As the legend goes, St. Augustine’s Monastery in Erfurt, Germany, is where Martin Luther trained as a monk after he came perilously close to being incinerated by a lightning bolt, prompting him to devote his life to God’s service. Inside what’s now a Lutheran meeting and event space, the public can see the cloisters where Luther walked in silent meditation, the chapter room where he publicly confessed his sins, and the simple church where he worshipped.
Following Martin Luther’s Footsteps in Germany
Earlier this summer, I found myself standing on the altar of that church while traveling in Germany, looking at the beautiful stained glass windows adorned with white roses. Was it possible, my guide speculated, that Luther chose the white rose as his symbol because of this window?
Then my guide casually mentioned that the entire night before his ordination, Luther lay in the shape of a cross atop a tomb embedded in the altar’s floor. That tomb was inches from my feet, and looking at it in this quiet, contemplative space, I felt a shiver run through me. I could visualize Luther lying on that very spot, and even across five centuries, I was moved by his devotion.
500th Anniversary of the Reformation
The depth of my emotion astonished me. I’d come to Germany as so many thousands of other people are doing this year to observe the 500th anniversary of the Reformation’s beginning — it was in 1517 when Luther famously nailed his 95 theses to the church door in Wittenberg.
I knew very little about Luther before I arrived, nor — truthfully — did I have much interest. Though I was raised a Protestant, the man who initiated the break from Catholicism was a historical enigma to me, and not one I had much passion for learning more about.
Instead, I’d read that the cities in Germany where Luther lived and worked are unspoiled gems, pristine time capsules with half-timbered architecture and lots of bratwurst and good dark beer. So I thought I’d use the Reformation anniversary as an excuse to immerse myself in German culture. I didn’t expect to be moved by the story of a man who singlehandedly changed history. I didn’t expect to get a sense of him as a human being. And yet as I traveled from one city to another, that’s exactly what happened.

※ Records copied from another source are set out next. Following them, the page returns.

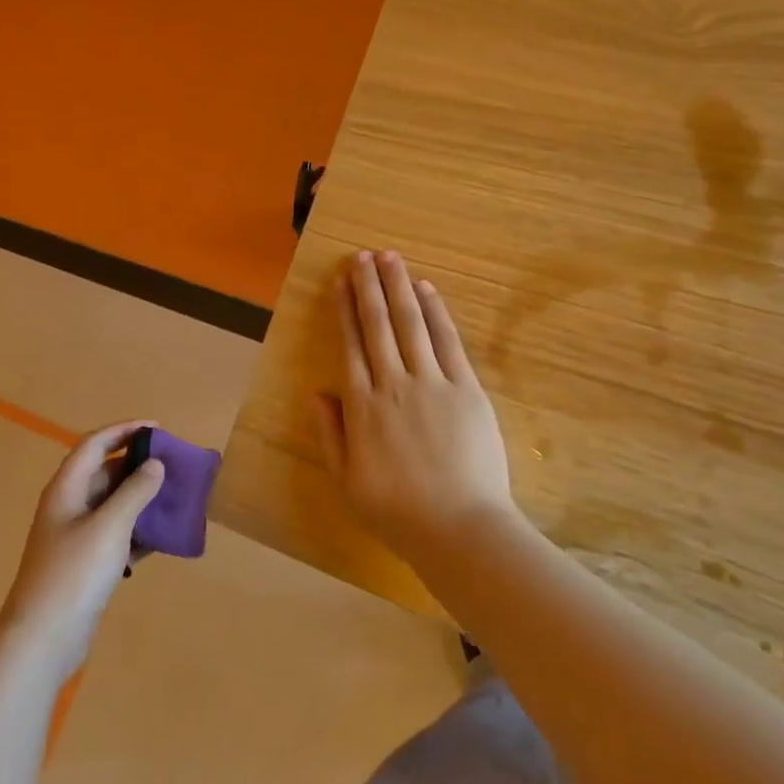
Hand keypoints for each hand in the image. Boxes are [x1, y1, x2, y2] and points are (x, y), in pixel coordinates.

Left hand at [0, 421, 163, 682]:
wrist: (43, 639)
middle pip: (105, 472)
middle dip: (138, 465)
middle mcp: (69, 506)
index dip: (124, 430)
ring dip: (142, 498)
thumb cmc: (74, 573)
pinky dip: (138, 530)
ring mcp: (76, 537)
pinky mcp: (86, 563)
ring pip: (113, 505)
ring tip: (175, 496)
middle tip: (174, 465)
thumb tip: (155, 464)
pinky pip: (117, 534)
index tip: (158, 428)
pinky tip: (163, 536)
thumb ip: (135, 491)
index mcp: (67, 489)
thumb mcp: (110, 526)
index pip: (95, 445)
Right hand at [314, 251, 517, 560]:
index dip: (344, 310)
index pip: (350, 345)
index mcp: (362, 407)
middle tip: (362, 256)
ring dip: (399, 287)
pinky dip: (436, 312)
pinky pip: (448, 341)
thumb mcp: (347, 481)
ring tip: (389, 258)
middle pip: (378, 325)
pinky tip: (426, 289)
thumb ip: (330, 434)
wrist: (459, 527)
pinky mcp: (466, 388)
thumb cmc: (398, 511)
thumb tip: (317, 392)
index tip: (340, 282)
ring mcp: (432, 382)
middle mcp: (393, 384)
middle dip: (368, 287)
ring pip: (411, 323)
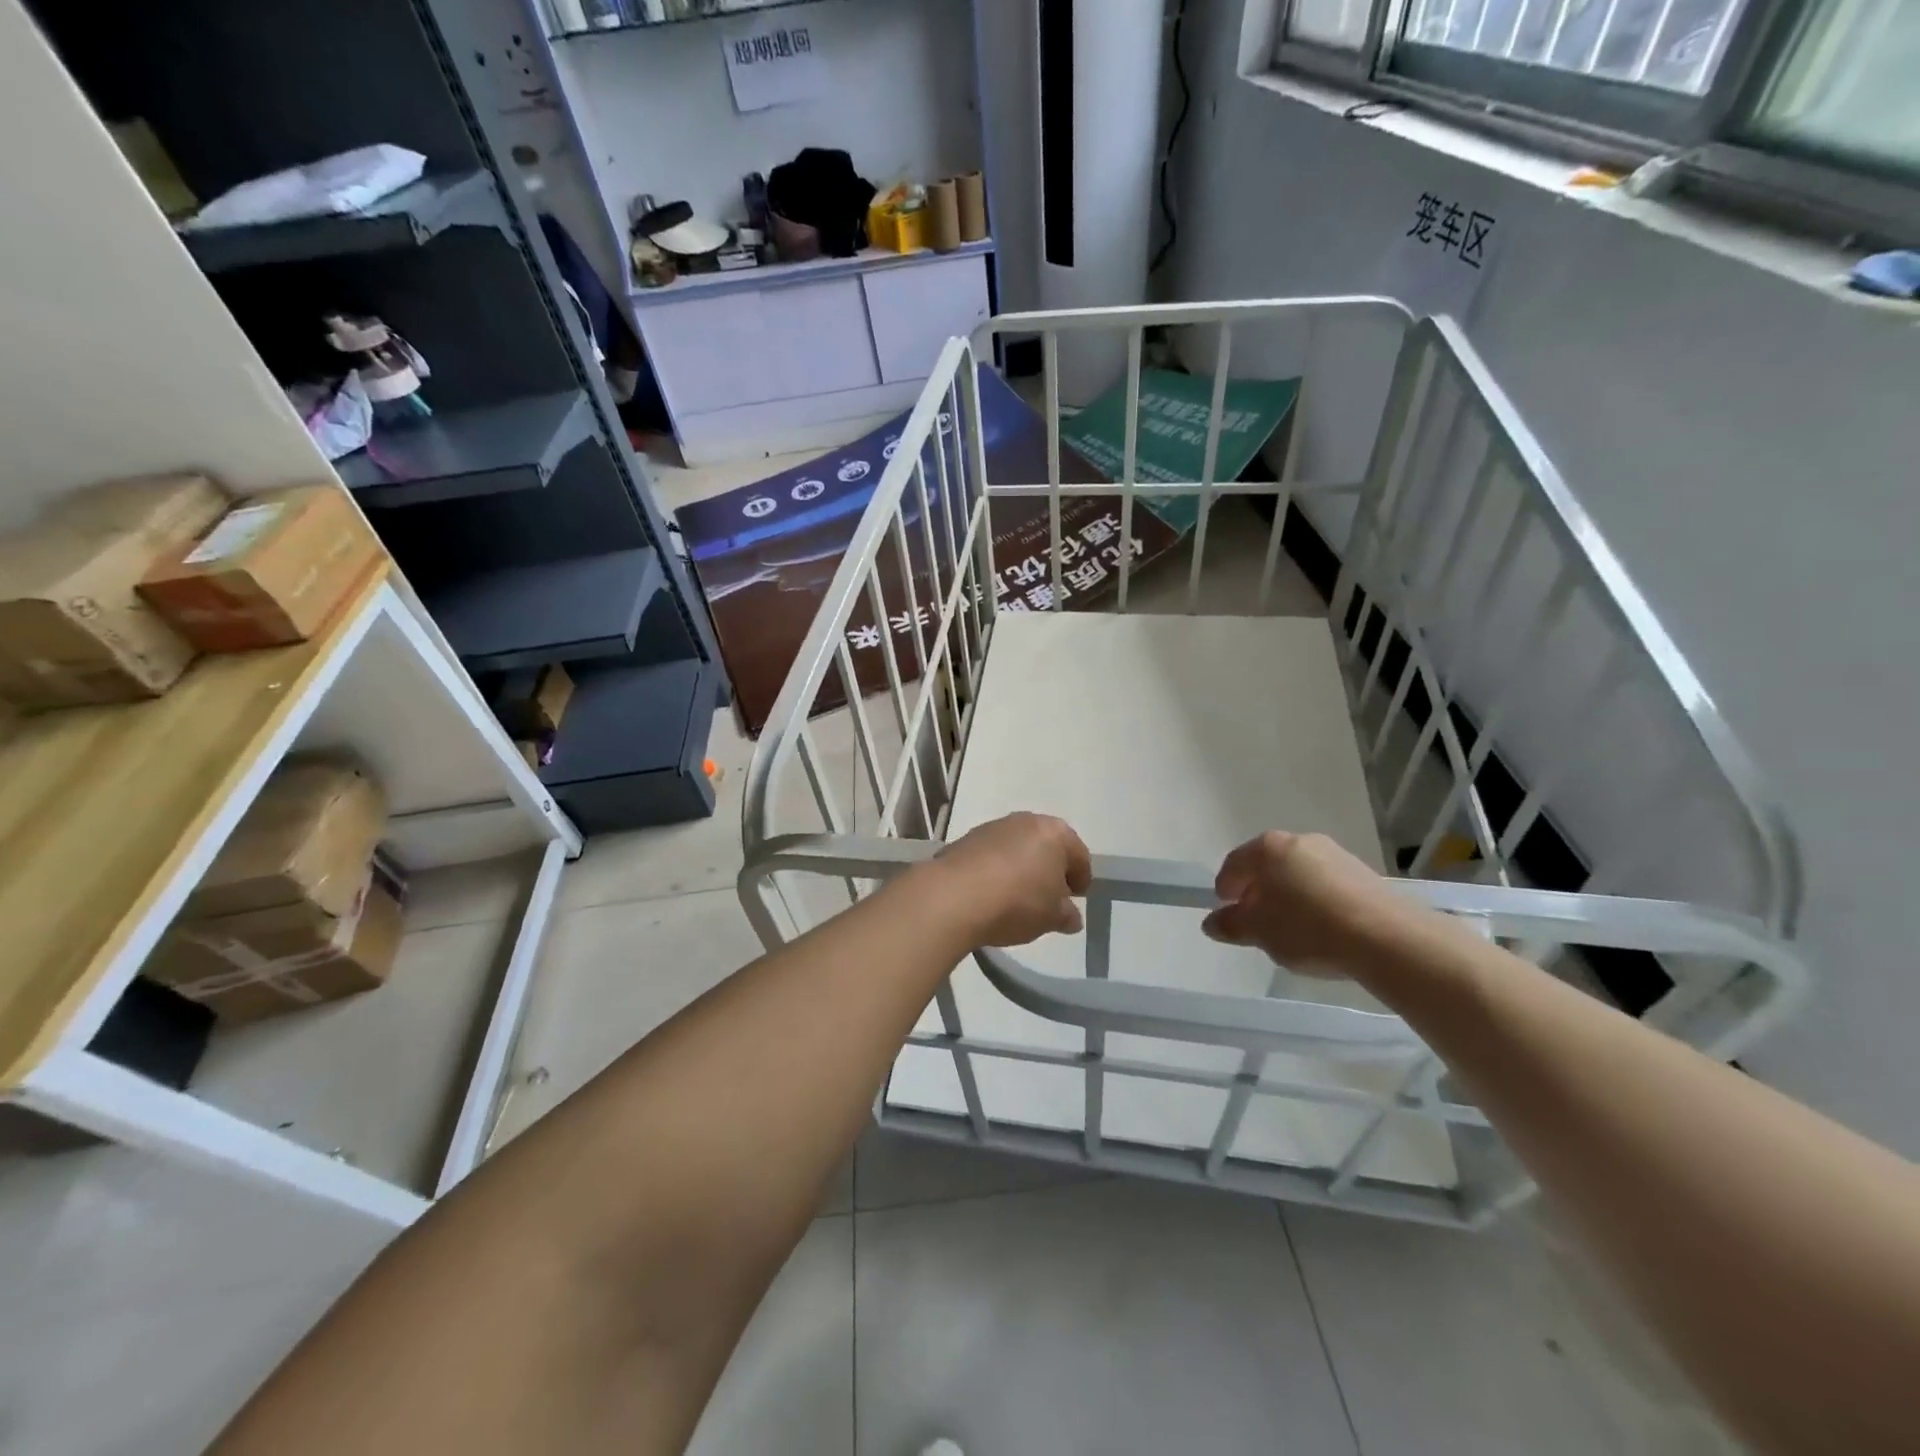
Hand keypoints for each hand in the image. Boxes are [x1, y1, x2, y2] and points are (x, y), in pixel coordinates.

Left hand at [926, 812, 1091, 946]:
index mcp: (1055, 833)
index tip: (1077, 897)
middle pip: (1047, 845)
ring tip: (1018, 897)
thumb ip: (1066, 915)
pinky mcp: (966, 839)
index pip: (1079, 854)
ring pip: (1018, 847)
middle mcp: (1025, 821)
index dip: (1082, 878)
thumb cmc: (1017, 902)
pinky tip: (992, 893)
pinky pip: (992, 855)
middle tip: (1050, 896)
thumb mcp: (1051, 917)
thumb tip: (1071, 916)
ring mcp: (993, 827)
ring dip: (1022, 867)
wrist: (954, 896)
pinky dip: (997, 870)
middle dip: (1050, 869)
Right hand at [1201, 831, 1400, 977]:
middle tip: (1256, 920)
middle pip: (1268, 865)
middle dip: (1258, 890)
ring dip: (1289, 895)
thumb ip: (1231, 925)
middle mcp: (1300, 841)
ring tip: (1291, 929)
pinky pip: (1326, 884)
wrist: (1386, 937)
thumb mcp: (1259, 932)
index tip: (1226, 910)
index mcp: (1268, 848)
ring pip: (1298, 874)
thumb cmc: (1308, 928)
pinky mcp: (1363, 874)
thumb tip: (1212, 922)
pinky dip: (1316, 901)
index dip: (1225, 887)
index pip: (1234, 863)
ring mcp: (1335, 854)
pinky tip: (1322, 928)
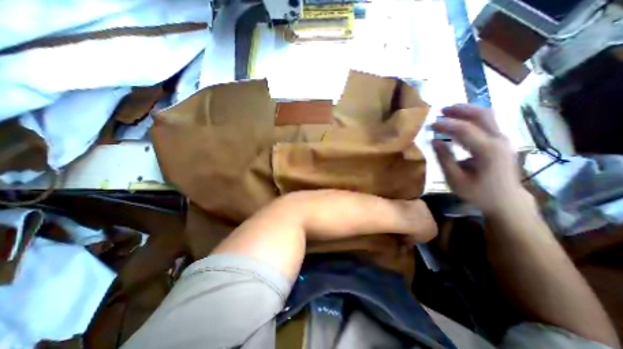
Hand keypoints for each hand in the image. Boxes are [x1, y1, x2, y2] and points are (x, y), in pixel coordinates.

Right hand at [435, 105, 529, 215]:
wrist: (506, 201)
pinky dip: (472, 118)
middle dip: (460, 110)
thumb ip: (444, 158)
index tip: (430, 124)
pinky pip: (488, 122)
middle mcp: (499, 140)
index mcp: (487, 151)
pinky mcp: (501, 141)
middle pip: (481, 115)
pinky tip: (460, 120)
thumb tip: (434, 140)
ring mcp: (503, 139)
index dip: (445, 125)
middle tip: (440, 110)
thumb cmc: (478, 192)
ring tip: (448, 111)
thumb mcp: (455, 179)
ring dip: (467, 111)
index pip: (464, 130)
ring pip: (487, 116)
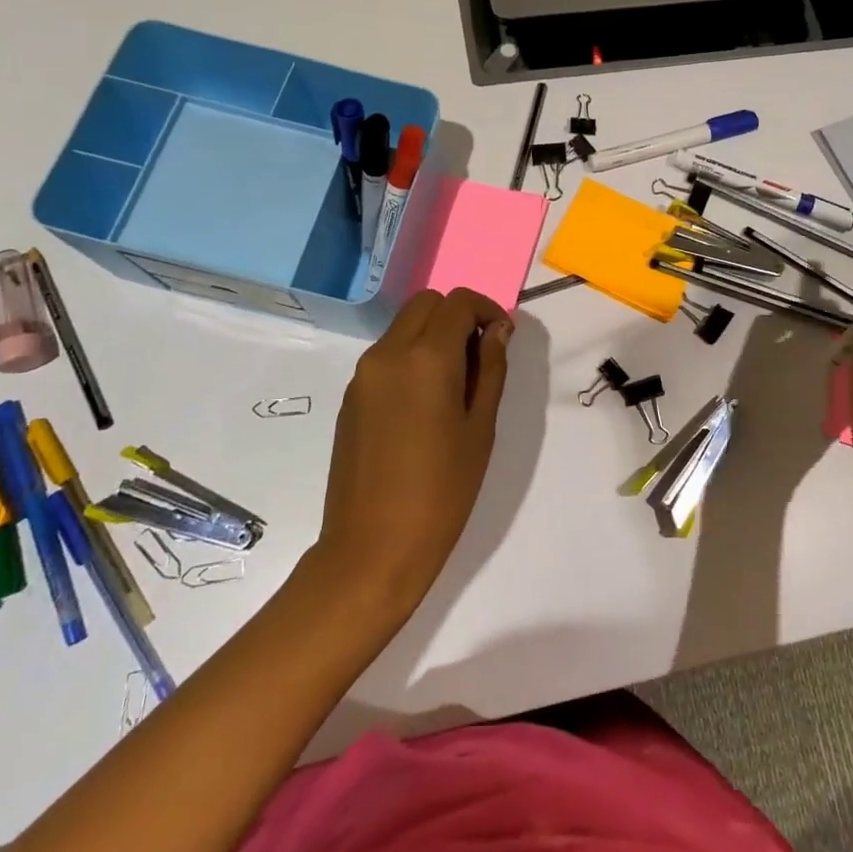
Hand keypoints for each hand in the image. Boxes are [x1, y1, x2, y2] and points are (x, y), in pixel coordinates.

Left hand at [313, 288, 513, 618]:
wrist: (372, 548)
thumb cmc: (442, 492)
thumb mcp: (480, 429)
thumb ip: (490, 369)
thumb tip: (497, 330)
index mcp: (426, 358)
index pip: (458, 303)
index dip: (486, 310)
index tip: (502, 337)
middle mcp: (388, 353)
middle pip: (426, 304)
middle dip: (457, 316)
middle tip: (479, 355)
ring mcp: (363, 374)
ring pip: (403, 327)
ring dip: (432, 335)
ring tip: (454, 384)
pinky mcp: (350, 396)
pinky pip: (386, 355)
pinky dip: (410, 357)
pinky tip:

Erfurt certainly qualifies as one of those unspoiled German gems. Its central city is one of the best-preserved clusters of medieval and Renaissance architecture in Germany. Half-timbered structures, a few sagging in places as though they’d started to melt and then solidified, stand side by side with Renaissance townhouses adorned with golden crowns, golden wings, golden eggs. Gargoyles, including a set exemplifying the Seven Deadly Sins, are everywhere. Sleek modern street cars slither like red and green snakes through the cobblestoned streets. There’s even a substantial number of Art Nouveau structures thrown into the mix.
The point isn’t how much contrast there is, but rather how everything blends into a seamless, charming whole. Should you visit, you could do worse than just wandering aimlessly through the winding streets of this extraordinarily lovely city, happening on such gems as the Merchant’s Bridge, a 400-foot-long structure that, like Florence’s Ponte Vecchio, is lined with artisans’ shops. When you emerge into the huge central square, actually one of a number of beguiling squares, you may well have the wind knocked out of you — atop a hill overlooking it stands an imposing Renaissance fortress alongside two beautiful churches, one of them the cathedral where Luther was ordained.